Moreover, predictive modeling can be used to improve the accuracy and speed of the risk assessment process at the underwriting stage. In particular, having spoken to a senior data scientist with a reinsurer of the company I work for, predictive modeling can be used by underwriters as a decision support tool to further classify the manual cases (i.e. the non-automatic acceptance cases) into more granular risk groups.

5. Discontinuance Modelling

In the event that a policyholder discontinues the policy shortly after the sale (say in a year or two), the life insurance company would incur a loss as it would not be able to recoup the high upfront acquisition costs associated with selling the policy, such as the initial commission paid to the intermediaries. In fact, it normally takes 5–7 years for a life insurance company to start making money on the policy. This is why discontinuance matters and most companies make significant investments in retaining existing policyholders.

Similar to Claims Modelling, a GBM or GLM can be fit to a company’s discontinuance data to understand discontinuance drivers. Depending on the size of the company’s retention operations, metrics of model evaluation such as Recall may need to be traded off for the Precision of a model prediction (i.e. accuracy of prediction is prioritized over the identification).

Closing Remarks

A lot of data science projects failed in an organization when practitioners prioritize the technology overuse cases.
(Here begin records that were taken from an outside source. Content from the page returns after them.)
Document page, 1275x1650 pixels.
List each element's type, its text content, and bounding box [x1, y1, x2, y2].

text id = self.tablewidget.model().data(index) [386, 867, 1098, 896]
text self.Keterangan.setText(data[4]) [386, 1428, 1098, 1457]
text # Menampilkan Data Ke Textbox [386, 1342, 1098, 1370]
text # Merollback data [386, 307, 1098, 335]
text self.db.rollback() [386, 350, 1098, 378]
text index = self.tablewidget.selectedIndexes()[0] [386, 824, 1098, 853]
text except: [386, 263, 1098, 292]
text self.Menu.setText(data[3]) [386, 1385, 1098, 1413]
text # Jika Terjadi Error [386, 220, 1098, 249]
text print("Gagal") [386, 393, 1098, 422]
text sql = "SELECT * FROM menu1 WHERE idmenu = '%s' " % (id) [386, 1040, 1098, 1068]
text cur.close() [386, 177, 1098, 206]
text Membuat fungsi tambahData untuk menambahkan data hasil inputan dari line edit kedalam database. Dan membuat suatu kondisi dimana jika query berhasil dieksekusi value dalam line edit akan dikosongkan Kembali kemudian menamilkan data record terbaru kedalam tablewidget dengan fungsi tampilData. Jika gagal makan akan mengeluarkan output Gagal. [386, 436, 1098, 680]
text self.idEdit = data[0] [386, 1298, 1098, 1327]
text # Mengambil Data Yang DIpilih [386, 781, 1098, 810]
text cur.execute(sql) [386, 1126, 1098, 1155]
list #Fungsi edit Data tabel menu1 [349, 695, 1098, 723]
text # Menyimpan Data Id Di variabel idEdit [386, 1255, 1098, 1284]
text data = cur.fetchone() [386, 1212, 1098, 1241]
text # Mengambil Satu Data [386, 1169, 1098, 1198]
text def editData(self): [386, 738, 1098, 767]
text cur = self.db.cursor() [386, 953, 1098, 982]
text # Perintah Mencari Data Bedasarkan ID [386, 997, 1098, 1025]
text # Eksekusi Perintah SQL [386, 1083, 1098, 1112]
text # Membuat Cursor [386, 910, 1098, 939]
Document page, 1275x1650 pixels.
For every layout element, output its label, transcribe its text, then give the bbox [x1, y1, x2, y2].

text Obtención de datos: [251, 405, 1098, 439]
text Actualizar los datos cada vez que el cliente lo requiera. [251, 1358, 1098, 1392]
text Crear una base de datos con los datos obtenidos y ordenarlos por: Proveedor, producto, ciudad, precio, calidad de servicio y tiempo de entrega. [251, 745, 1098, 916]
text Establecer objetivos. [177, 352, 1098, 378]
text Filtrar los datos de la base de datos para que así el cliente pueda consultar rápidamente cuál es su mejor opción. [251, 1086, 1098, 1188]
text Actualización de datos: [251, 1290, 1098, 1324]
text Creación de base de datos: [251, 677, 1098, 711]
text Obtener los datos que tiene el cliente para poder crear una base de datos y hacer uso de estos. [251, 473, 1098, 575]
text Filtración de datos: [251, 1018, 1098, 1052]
For example, the practitioner shouldn’t bring to senior management fancy data science techniques such as Deep Learning and ask what they can do for the organization. Instead, data science techniques should be used as a response where appropriate to a potential business problem, the resolution of which closely aligns with the need of the organization.

In addition, it is the writer’s view that data science applications such as Data Transformation and Visualisation are often overlooked. Optimizing for these applications alone would already lead to better insights and operational efficiencies for an organization.